Âdem; geçici cenneti terk ettiği için, irade sahibi oldu. Onu bu irade, hakiki cennete kavuşturacaktır.

‘Gidiyorum gündüz gece…’ Bu söz, Âdem’in daima hicrette olduğunu söyler. Şöyle ki üflenen; Lâhut âleminden Nasuh âlemine hicretinin, canın sudan toprağa hicretinin, spermin rahime hicretinin, ceninin rahimden dünyaya hicretinin ve insanın dünyadan ahrete hicretinin olayı budur. Eserden müessire, soyuttan somuta, fizikten metafiziğe, kabuktan öze, maddeden ruha. İnkârdan imana, cehaletten ilme, zandan yâkine, hicret edebileceğinin ifadesidir. İnsanın akıbeti, kurbandan kurbiyetedir. (Kurban olup Allah’a yaklaşmasıdır) Cennet sıla, dünya gurbettir. İnsan, sılanın özlemini dünya gurbetinde çekti ve bir daha yitirmemecesine yeniden kazandı!

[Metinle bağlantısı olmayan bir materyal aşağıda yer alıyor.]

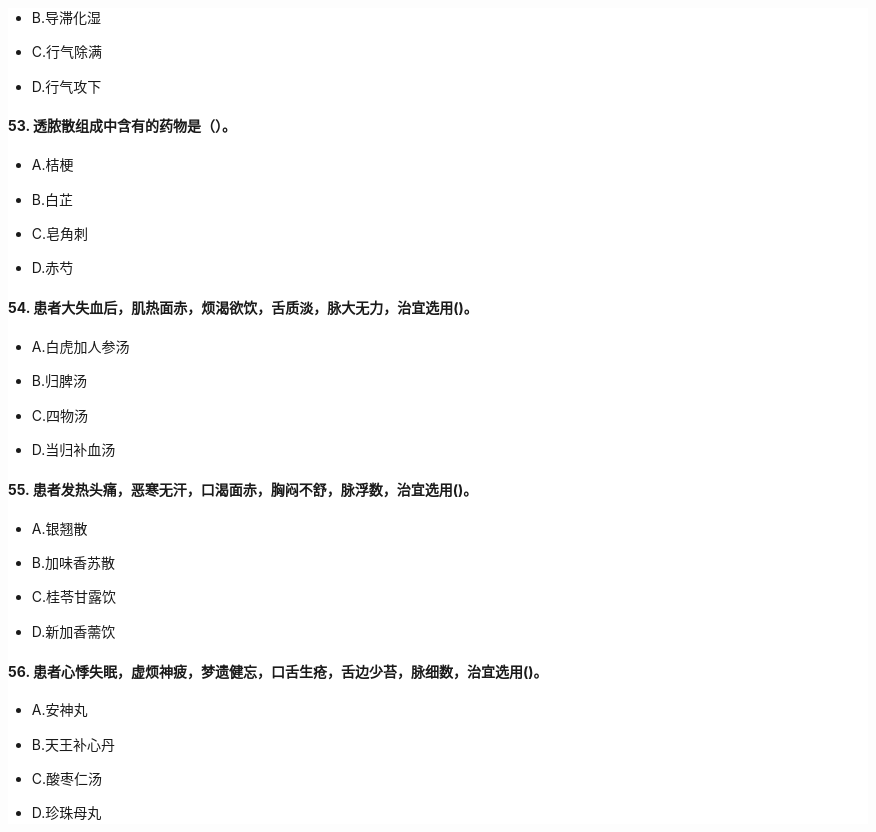 * B.导滞化湿

* C.行气除满

* D.行气攻下







#### 53. 透脓散组成中含有的药物是（）。

* A.桔梗

* B.白芷

* C.皂角刺

* D.赤芍







#### 54. 患者大失血后，肌热面赤，烦渴欲饮，舌质淡，脉大无力，治宜选用()。

* A.白虎加人参汤

* B.归脾汤

* C.四物汤

* D.当归补血汤







#### 55. 患者发热头痛，恶寒无汗，口渴面赤，胸闷不舒，脉浮数，治宜选用()。

* A.银翘散

* B.加味香苏散

* C.桂苓甘露饮

* D.新加香薷饮







#### 56. 患者心悸失眠，虚烦神疲，梦遗健忘，口舌生疮，舌边少苔，脉细数，治宜选用()。

* A.安神丸

* B.天王补心丹

* C.酸枣仁汤

* D.珍珠母丸

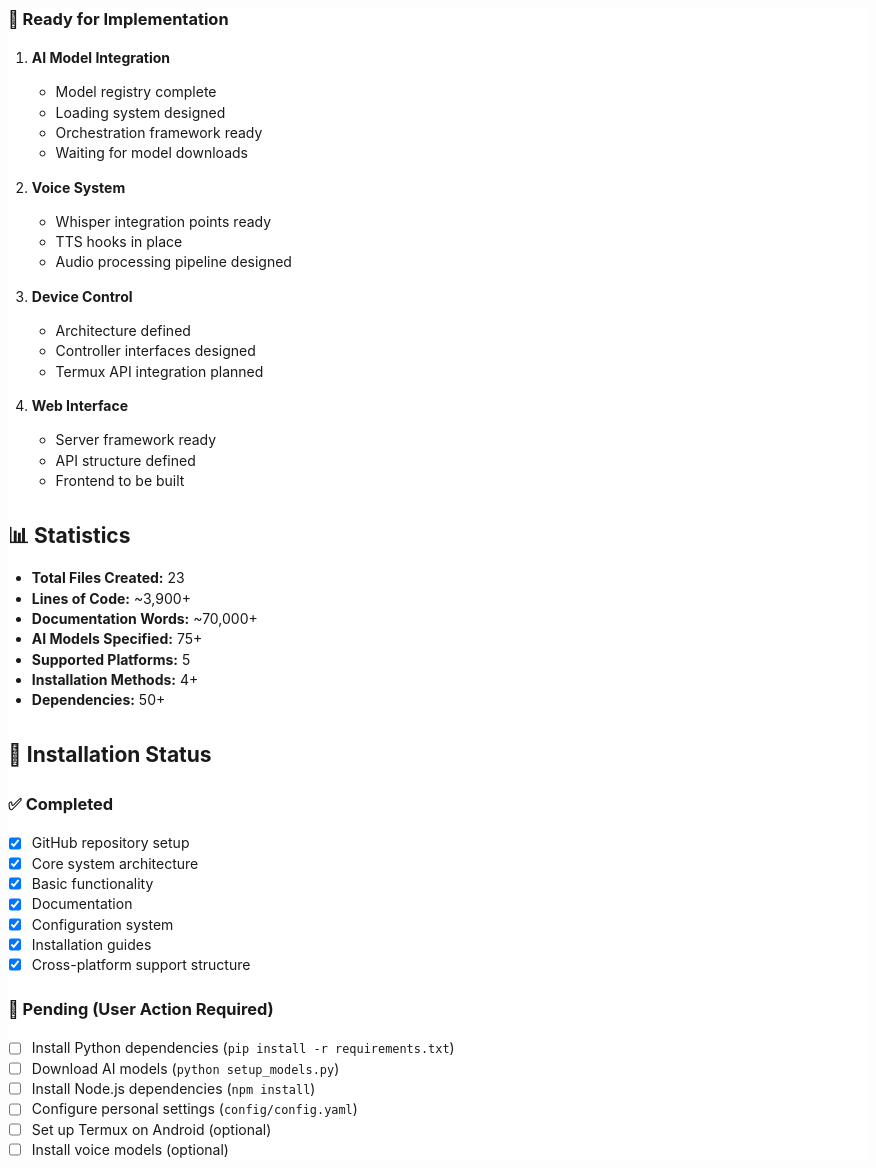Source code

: ### 🔄 Ready for Implementation

1. **AI Model Integration**
   - Model registry complete
   - Loading system designed
   - Orchestration framework ready
   - Waiting for model downloads

2. **Voice System**
   - Whisper integration points ready
   - TTS hooks in place
   - Audio processing pipeline designed

3. **Device Control**
   - Architecture defined
   - Controller interfaces designed
   - Termux API integration planned

4. **Web Interface**
   - Server framework ready
   - API structure defined
   - Frontend to be built

## 📊 Statistics

- **Total Files Created:** 23
- **Lines of Code:** ~3,900+
- **Documentation Words:** ~70,000+
- **AI Models Specified:** 75+
- **Supported Platforms:** 5
- **Installation Methods:** 4+
- **Dependencies:** 50+

## 🚀 Installation Status

### ✅ Completed

- [x] GitHub repository setup
- [x] Core system architecture
- [x] Basic functionality
- [x] Documentation
- [x] Configuration system
- [x] Installation guides
- [x] Cross-platform support structure

### 🔄 Pending (User Action Required)

- [ ] Install Python dependencies (`pip install -r requirements.txt`)
- [ ] Download AI models (`python setup_models.py`)
- [ ] Install Node.js dependencies (`npm install`)
- [ ] Configure personal settings (`config/config.yaml`)
- [ ] Set up Termux on Android (optional)
- [ ] Install voice models (optional)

Senin ve her şeyin yedeği vardır. Allah yegânedir, yedeği yoktur. Bize O tenezzül ettiği için, biz eşrefi muhabbet olduk. Bugün Âdem sensin, Havva da yanındaki. Şimdi sahneyi ilahideki sensin. Senin de rolün biter. Ama sahneyi ilahi, başka bir figüranla devam eder. Eğer kulak veriyorsan, Allah’a kulak veriyorsun. Bildirinin sahibi Allah’tır. Elçinin suçu yoktur.  (Karşındakinin sözünü Allah’tan bil!)

Ben merhametlilerin, en merhametlisiyim! Her şeyin âlâsı, alüül âlâsı benim!
Bana bak! Suretten şahaneyi öze bak, özü gör!
Bu suret âleminde sureta da olsa sevgi, saygı, muhabbet hoştur, hoş!

İstanbul’u ve bütün vatanımı seviyorum, bilhassa içinde yaşayan insanlarından dolayı. Dünyayı seviyorum, içinde taşıdığı insanlarından dolayı.

Veciz sözler

Her hata, zihinden gelir. Böyle veya şöyle yapmalıyım dediğimiz zaman ya doğru, ya da yanlış yapmış oluruz. Bu da zikre bağlıdır. Zihniyet mülkündür.

Yetimin başını okşamak, cahil bir insanı güzel karşılamak, noksan bedenlileri, noksan düşünenleri okşayarak öğretmek; merhametli olmaktır. Yine de senin merhametinden yanlışlık doğabilir, merhamet Allah’ındır.

Birini çok beğenen veya bir kitap okuyup onun bir hayli tesirinde kalan ve bunda aşırıya kaçan insan, kendini yitirir. Varlıkta en etken kendisi olduğu halde, böyle iken, pasifize bir hal almış olur.

Yalnızlık aslında bir çap meselesidir:
1.                  Kendi kendimize yarattığımız yalnızlık
2.                  Kontrolümüz dışındaki durumlar tarafından oluşan yalnızlık
3.                  Herkese has olan yalnızlık, kendi ile baş başa olmak.